Exercise →
Reproduce every line of the material below verbatim, omitting the pictures.

Data excerpts →
* * *

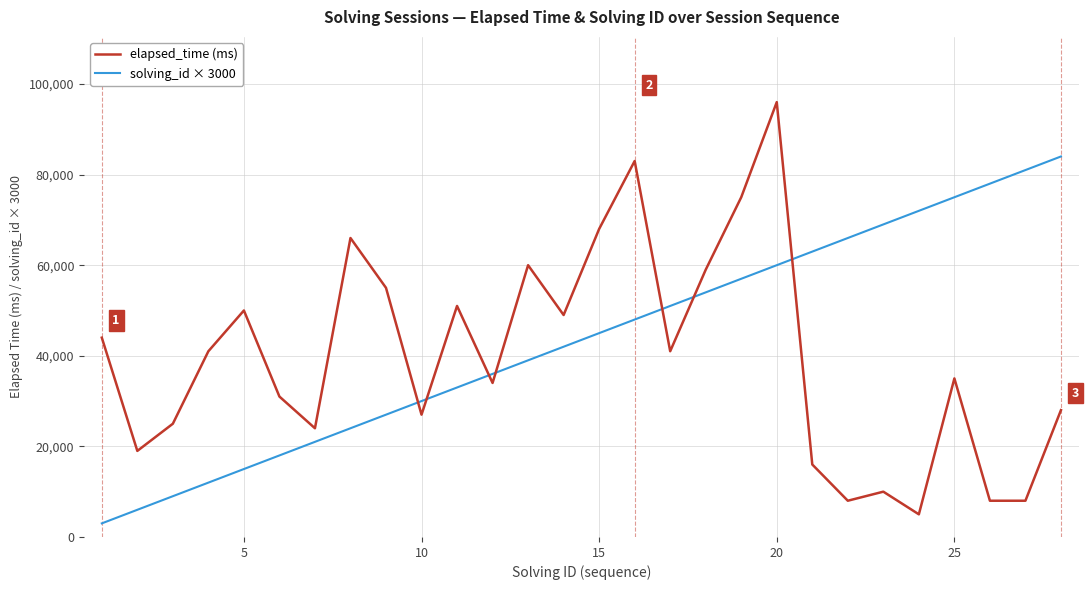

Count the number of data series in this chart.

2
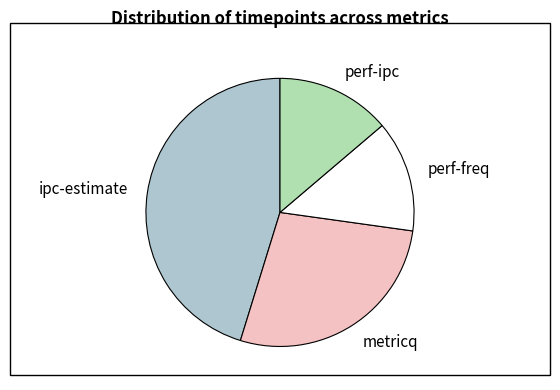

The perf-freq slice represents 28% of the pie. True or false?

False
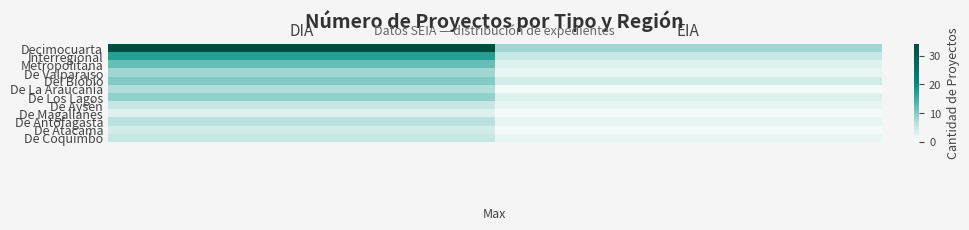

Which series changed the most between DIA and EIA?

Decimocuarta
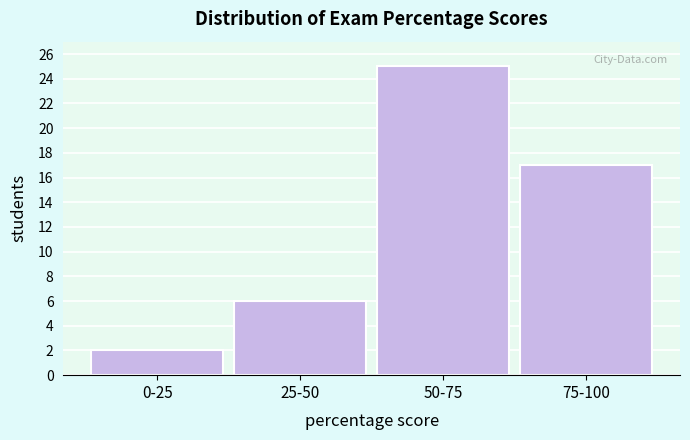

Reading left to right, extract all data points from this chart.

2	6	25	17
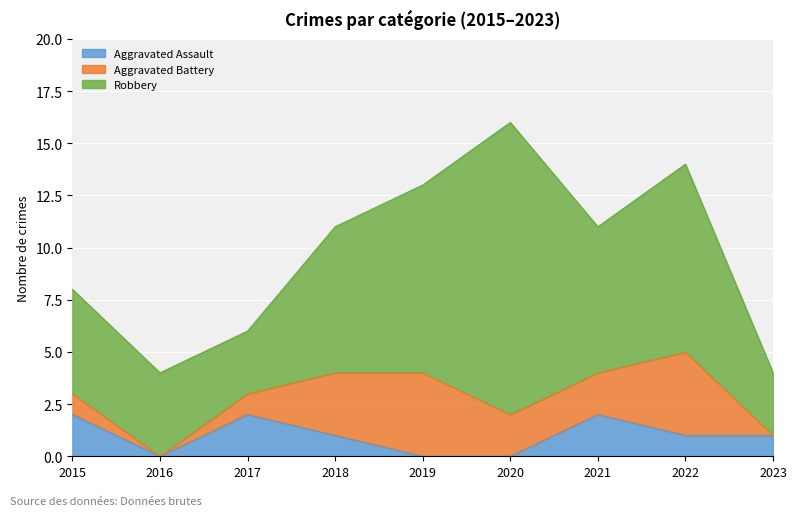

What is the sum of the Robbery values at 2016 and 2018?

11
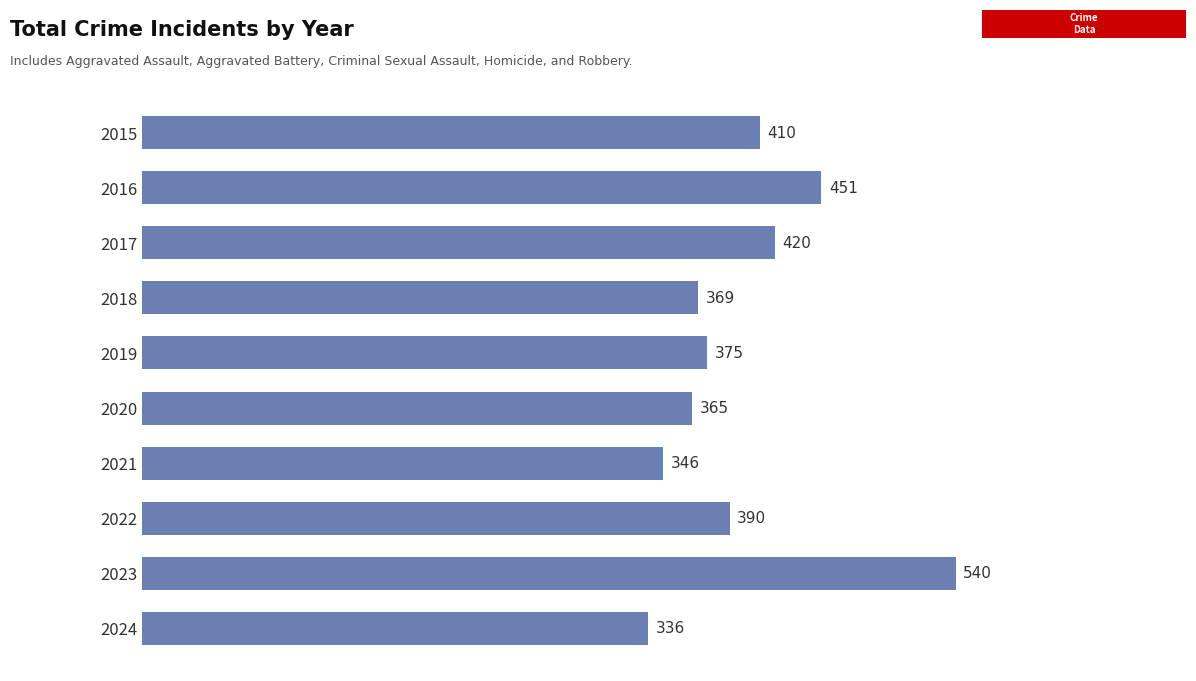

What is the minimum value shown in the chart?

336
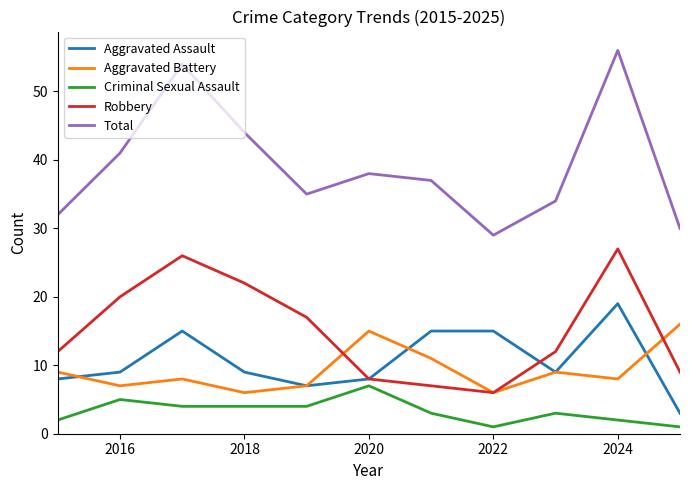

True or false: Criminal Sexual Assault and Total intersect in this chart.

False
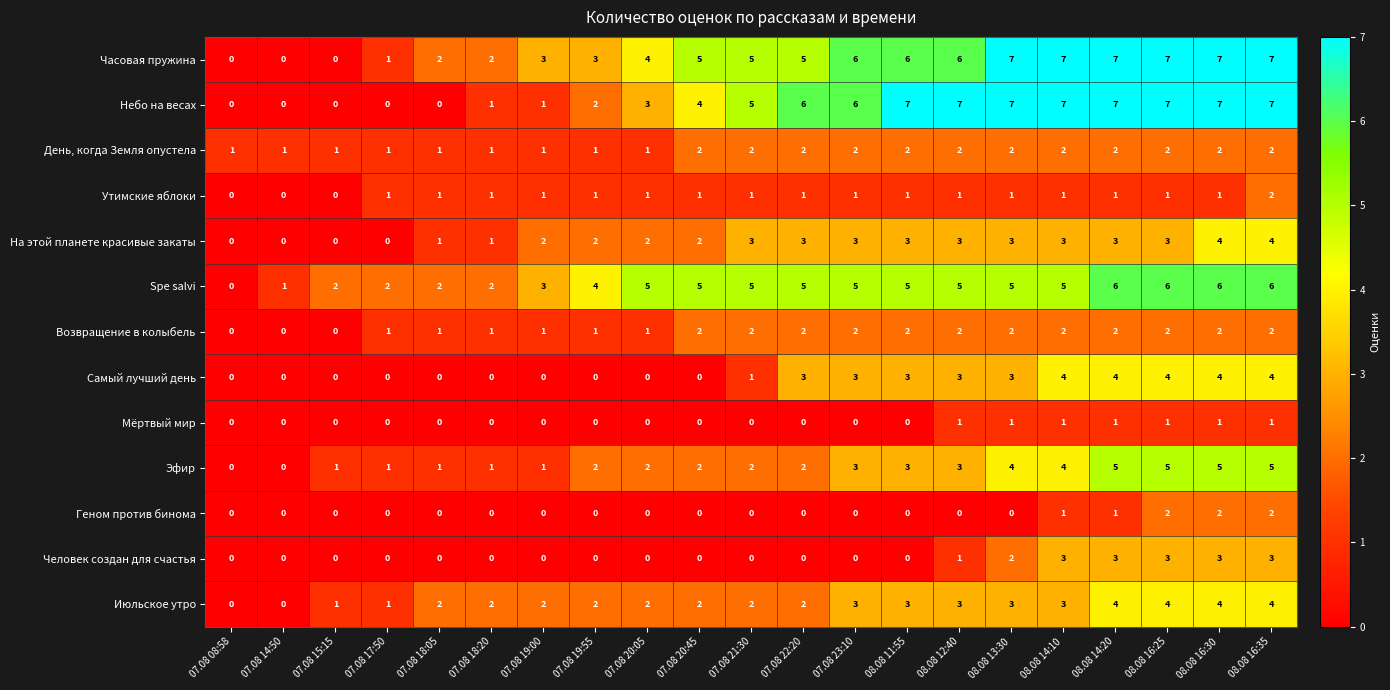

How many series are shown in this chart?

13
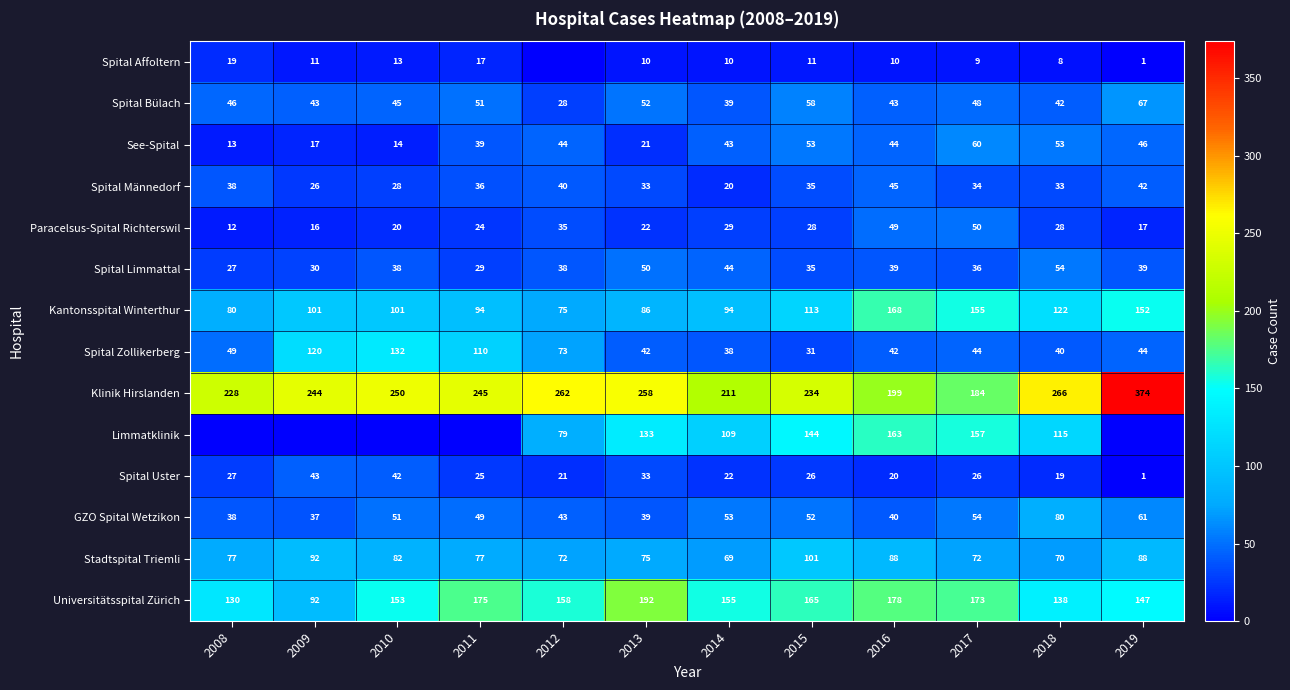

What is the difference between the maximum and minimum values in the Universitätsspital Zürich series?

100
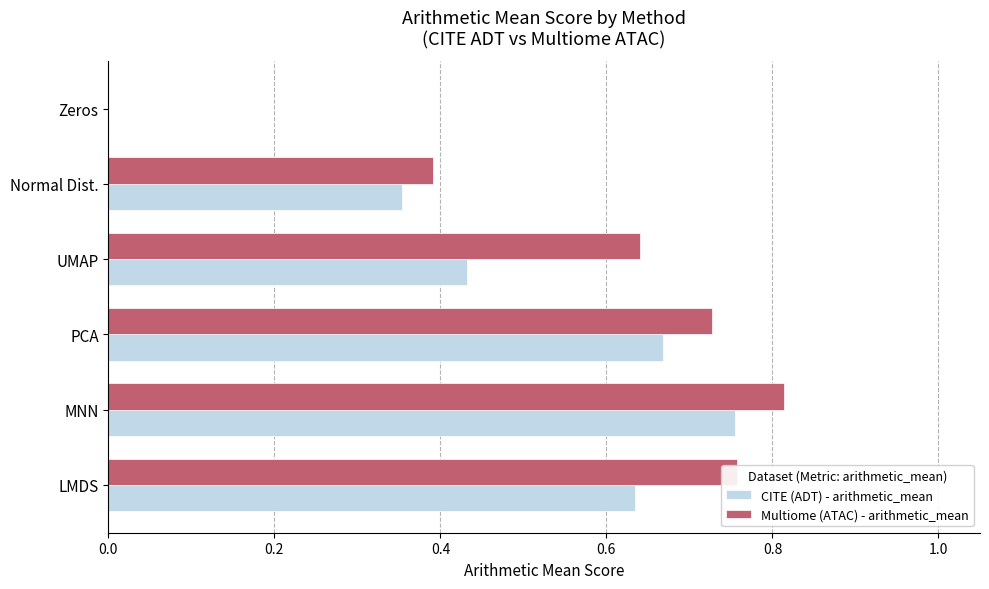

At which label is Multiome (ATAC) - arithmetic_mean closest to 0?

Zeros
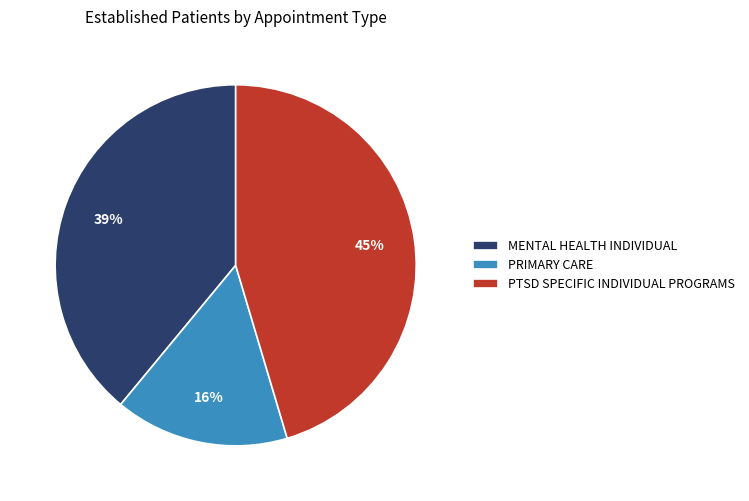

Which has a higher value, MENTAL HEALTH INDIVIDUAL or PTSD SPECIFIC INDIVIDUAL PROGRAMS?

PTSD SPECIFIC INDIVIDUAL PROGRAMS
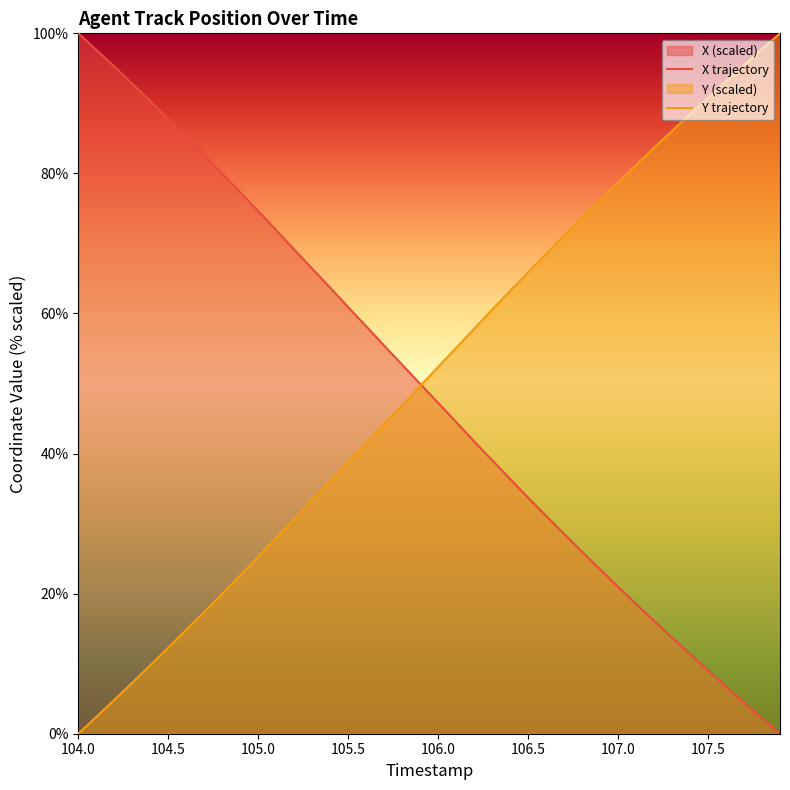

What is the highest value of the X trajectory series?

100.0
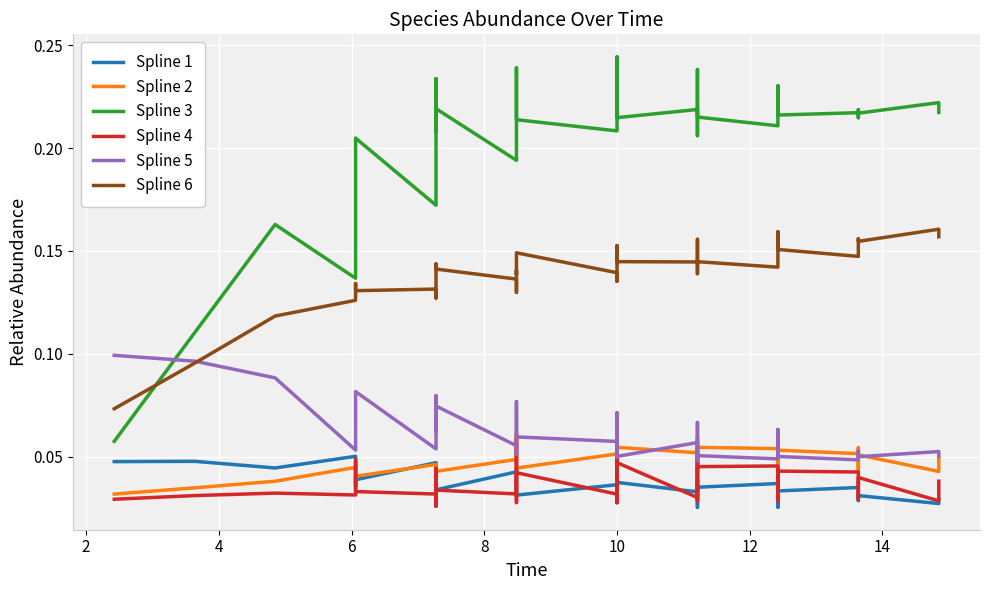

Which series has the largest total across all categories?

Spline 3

* * *

Answer box →
Count the number of data series in this chart.

2

The perf-freq slice represents 28% of the pie. True or false?

False

Which series changed the most between DIA and EIA?

Decimocuarta

Reading left to right, extract all data points from this chart.

2	6	25	17

What is the sum of the Robbery values at 2016 and 2018?

11

What is the minimum value shown in the chart?

336

True or false: Criminal Sexual Assault and Total intersect in this chart.

False

How many series are shown in this chart?

13

What is the difference between the maximum and minimum values in the Universitätsspital Zürich series?

100

At which label is Multiome (ATAC) - arithmetic_mean closest to 0?

Zeros

Which has a higher value, MENTAL HEALTH INDIVIDUAL or PTSD SPECIFIC INDIVIDUAL PROGRAMS?

PTSD SPECIFIC INDIVIDUAL PROGRAMS

What is the highest value of the X trajectory series?

100.0

Which series has the largest total across all categories?

Spline 3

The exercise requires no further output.